State Of The Medium-Duty Market

Denise Rondini July 19, 2012

Remember that medium-duty truck owners have special needs and you will be successful in this market segment.

By Denise L. Rondini, Executive Editor


The market for medium-duty trucks is up 20 percent from last year, according to Todd Bloom, president and CEO of Mitsubishi Truck of North America, who quickly adds, “and last year was a pretty good market as well.”

Much of the growth in new medium-duty trucks is coming from the lease/rental market, Bloom says. “We have seen about 40 percent of registrations now in Class 4 going to the lease/rental business. This shows recovery, but also that the overall market is still a little hesitant to go crashing forward.

 Bloom says he looks to consumer confidence as a way to gauge the medium-duty market. “Consumer confidence was going higher for a while, but as you  know over the last five months consumer confidence has declined, When consumer confidence is up, our kinds of trucks tend to do better because people go out to dinner and our trucks tend to distribute food and other items that are purchased by consumers.”

The last several years also have brought changes to the vehicles themselves. Starting in 2008, medium-duty trucks faced emissions reduction regulations, which have complicated things for medium-duty truck buyers who, according to Bloom, typically do not like trucks.

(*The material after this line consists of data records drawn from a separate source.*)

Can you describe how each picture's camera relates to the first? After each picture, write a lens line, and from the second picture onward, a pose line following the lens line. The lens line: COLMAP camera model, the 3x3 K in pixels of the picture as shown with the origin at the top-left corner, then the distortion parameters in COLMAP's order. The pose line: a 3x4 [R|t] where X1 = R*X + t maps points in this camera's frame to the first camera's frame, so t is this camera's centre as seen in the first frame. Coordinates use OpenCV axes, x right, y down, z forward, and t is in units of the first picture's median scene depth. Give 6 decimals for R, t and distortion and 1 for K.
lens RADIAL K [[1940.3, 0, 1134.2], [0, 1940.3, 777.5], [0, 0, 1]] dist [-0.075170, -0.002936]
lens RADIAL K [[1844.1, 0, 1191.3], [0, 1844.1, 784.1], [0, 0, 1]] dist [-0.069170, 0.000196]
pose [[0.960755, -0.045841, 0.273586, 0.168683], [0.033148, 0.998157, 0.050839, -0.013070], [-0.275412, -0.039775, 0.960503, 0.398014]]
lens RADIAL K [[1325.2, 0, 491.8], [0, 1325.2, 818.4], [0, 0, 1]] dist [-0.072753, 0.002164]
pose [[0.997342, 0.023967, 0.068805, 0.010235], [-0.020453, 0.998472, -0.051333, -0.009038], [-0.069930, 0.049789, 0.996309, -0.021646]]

“As a result the truck dealer has got to think about how he can keep the front of the truck out of the minds of his customer,” Bloom says. However the new emissions requirements mean medium-duty truck owners need to be educated about selective catalytic reduction. “It is getting harder and harder for a medium-duty truck customer to just get into truck and go,” he adds.  

 “Therefore it is important for the truck dealer to teach his salespeople how to properly deliver a truck, how to take care of the customer because the customer does not want to bother thinking about his truck.”

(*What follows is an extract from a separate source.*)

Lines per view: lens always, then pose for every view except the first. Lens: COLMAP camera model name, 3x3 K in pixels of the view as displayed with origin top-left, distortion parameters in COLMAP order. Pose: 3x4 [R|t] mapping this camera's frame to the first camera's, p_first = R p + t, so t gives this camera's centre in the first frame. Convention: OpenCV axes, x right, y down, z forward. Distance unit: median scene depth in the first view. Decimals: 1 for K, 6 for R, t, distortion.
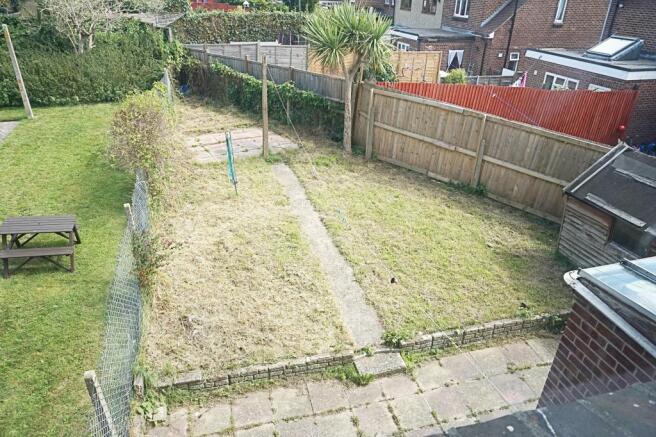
lens RADIAL K [[440.9, 0, 328.0], [0, 440.9, 218.5], [0, 0, 1]] dist [-0.034050, 0.006415]
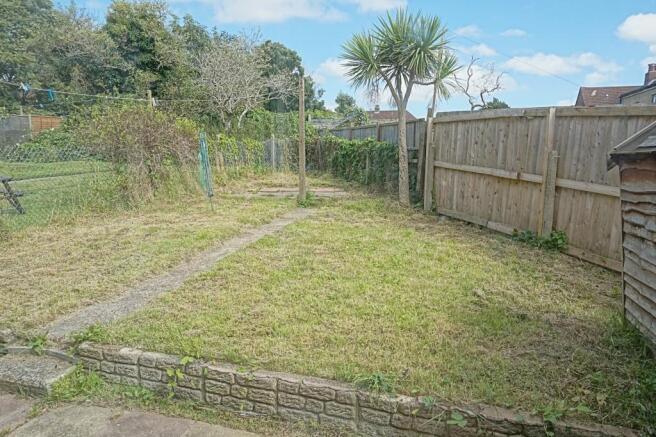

 At the time of the sale, the customer must have confidence that the new systems on today’s medium-duty trucks will work as well as confidence that he can operate it. Make sure you have the customer in the truck best suited for his needs.

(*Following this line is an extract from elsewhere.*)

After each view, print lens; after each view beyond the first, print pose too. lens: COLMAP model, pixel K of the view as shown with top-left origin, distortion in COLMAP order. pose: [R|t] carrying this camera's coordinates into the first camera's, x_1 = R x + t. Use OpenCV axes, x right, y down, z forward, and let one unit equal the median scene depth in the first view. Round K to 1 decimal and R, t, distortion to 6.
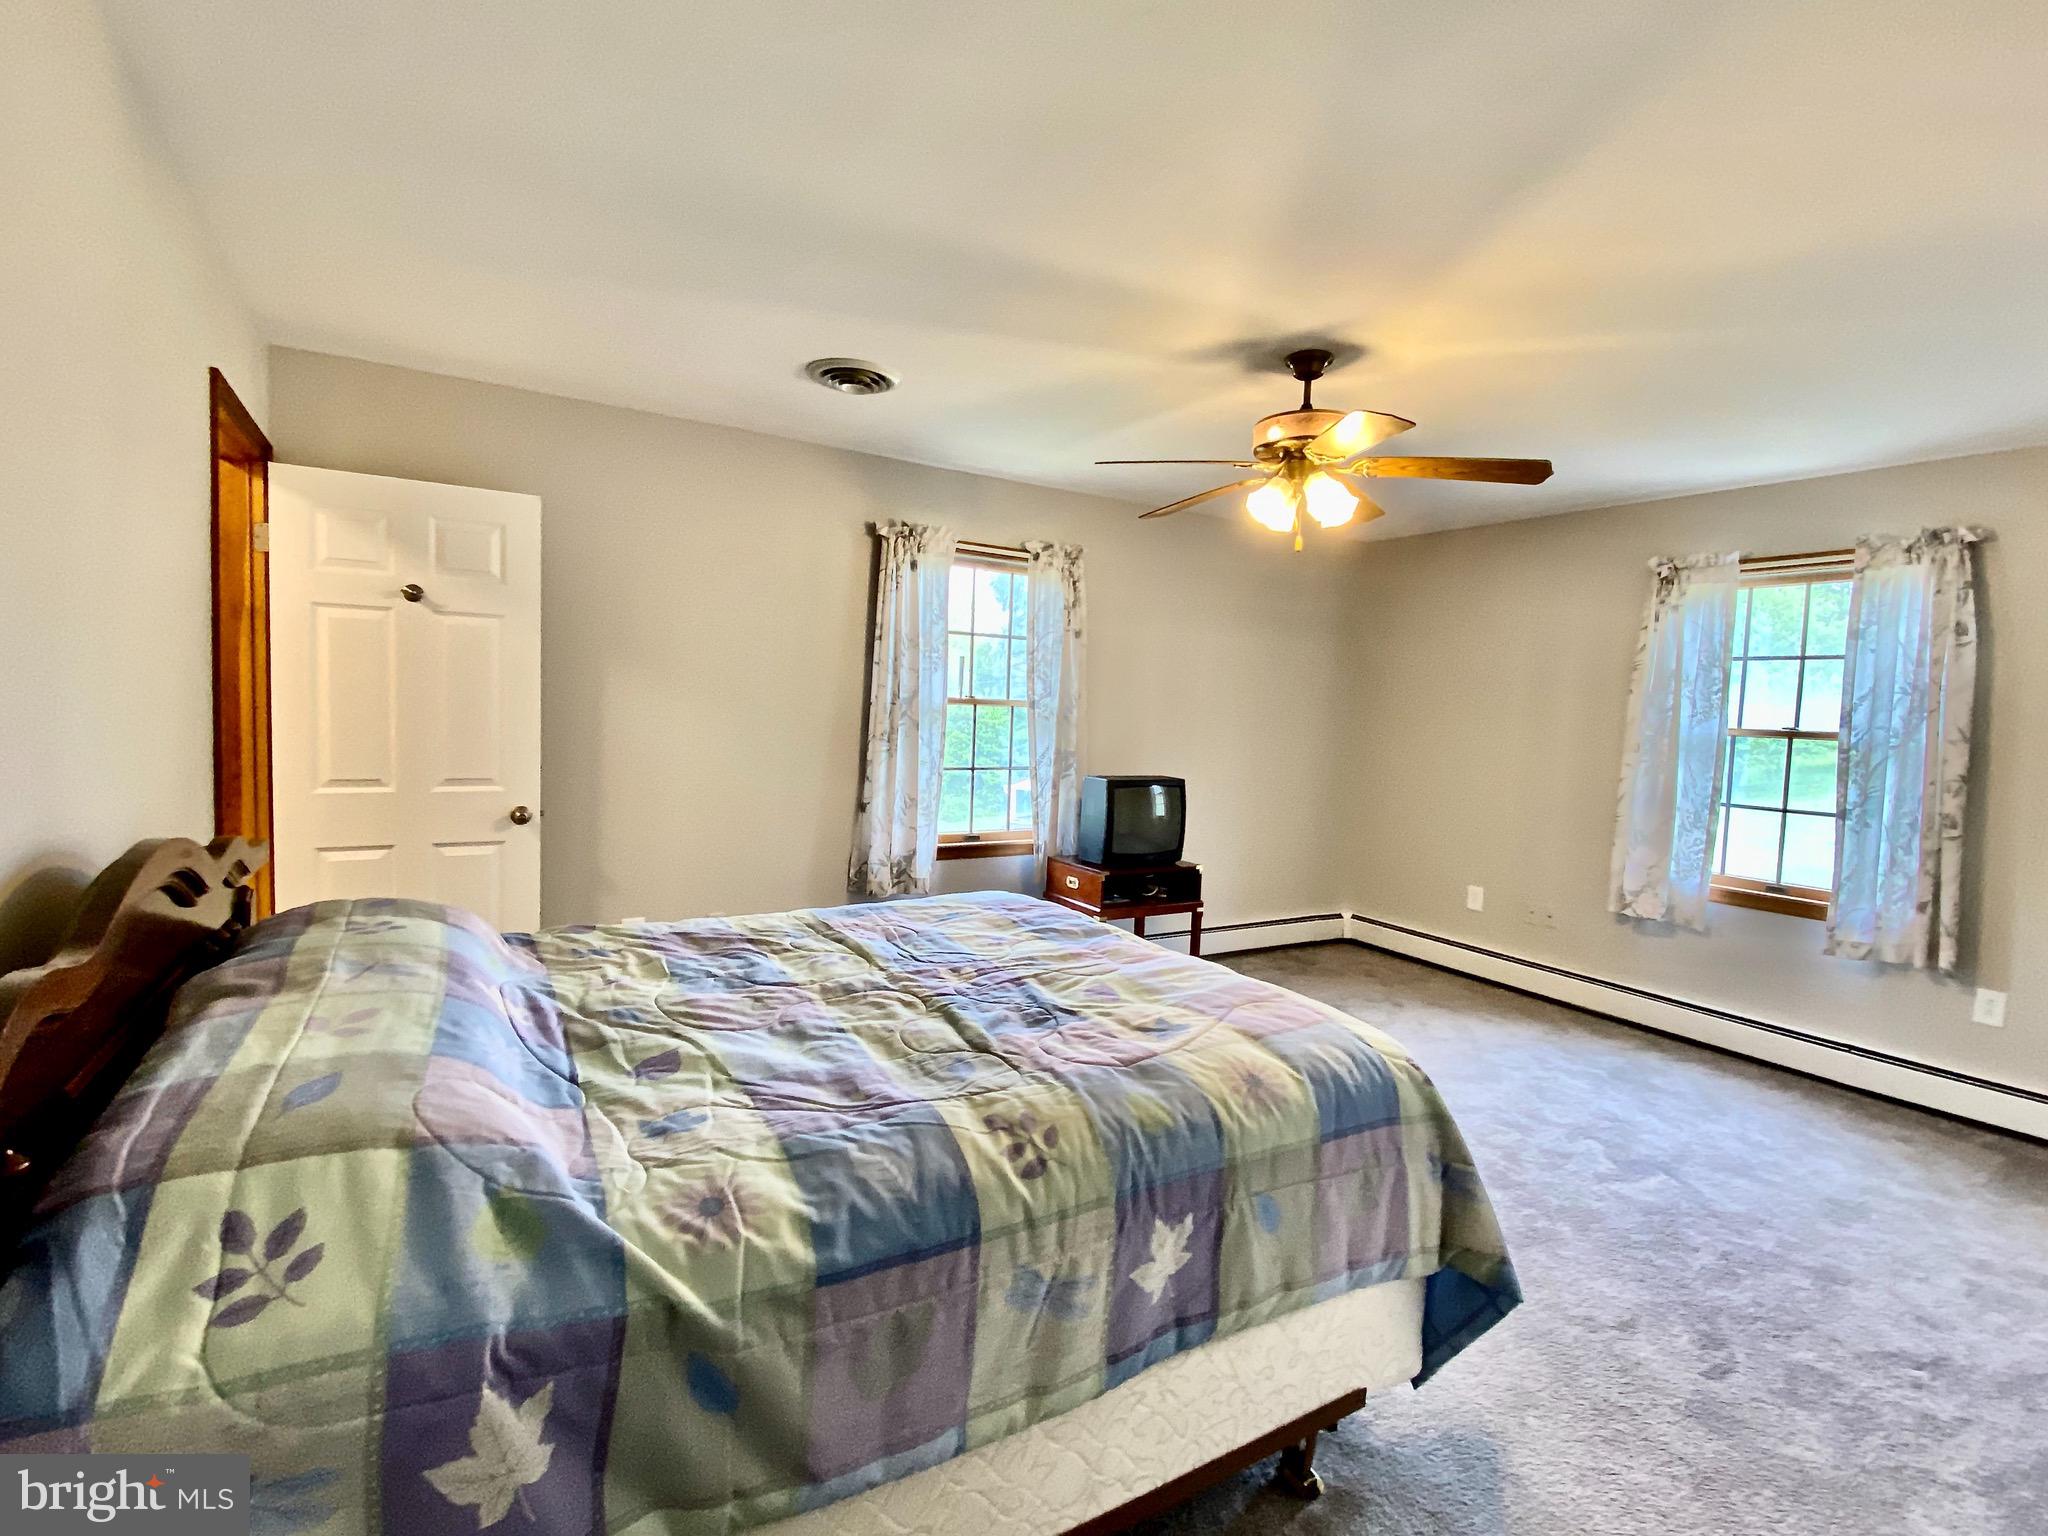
lens RADIAL K [[961.4, 0, 1025.3], [0, 961.4, 756.1], [0, 0, 1]] dist [0.006532, 0.000169]
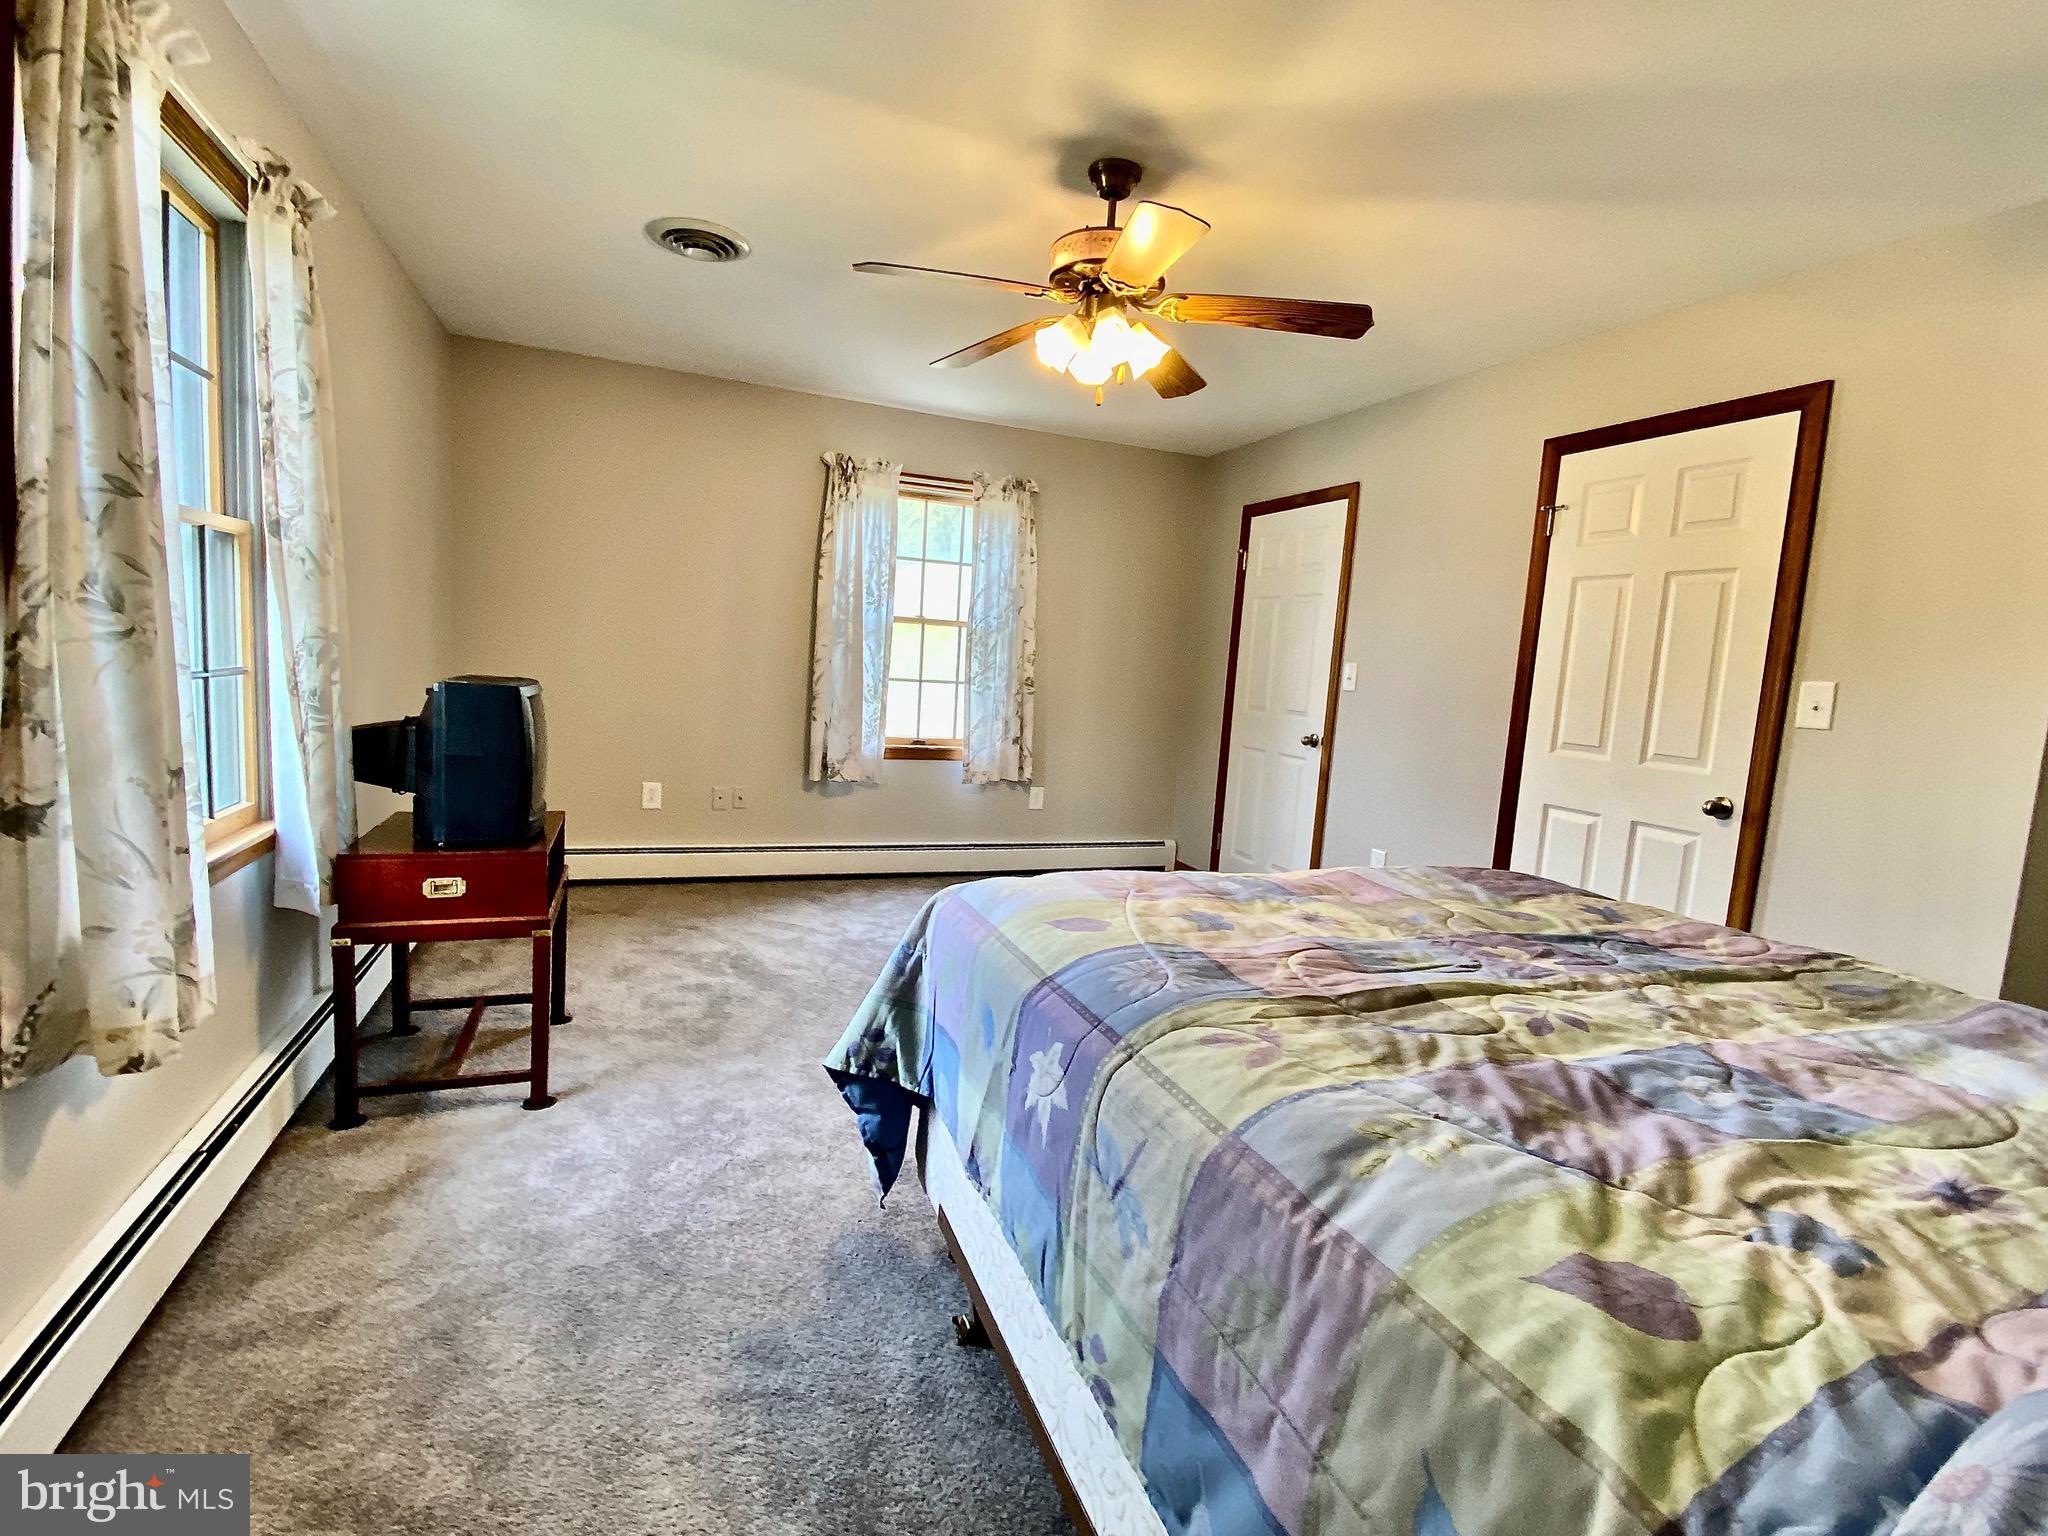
lens RADIAL K [[939.6, 0, 1021.8], [0, 939.6, 786.6], [0, 0, 1]] dist [0.004528, -0.000153]
pose [[0.169842, -0.163155, 0.971871, -0.455330], [-0.004366, 0.986065, 0.166301, -0.013993], [-0.985462, -0.032489, 0.166763, 0.689365]]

Bloom says, “Don’t put him in the wrong truck and it is more important than ever to hold his hand and to take care of him whether it is through scheduled maintenance or just following up and making sure the service intervals are being maintained.”

Bloom cautions dealers to remember that upfitted a medium-duty truck can cost $50,000 to $60,000 and customers who are making that kind of an investment have an expectation that they will be taken care of properly.

One way of taking proper care of the medium-duty customer is to be aware of his servicing needs. A typical medium-duty customer using his vehicles from 4 a.m or 5 a.m. until 2 p.m. or 3 p.m. “It is important for dealers to understand their habits and attune their service business to that customer.”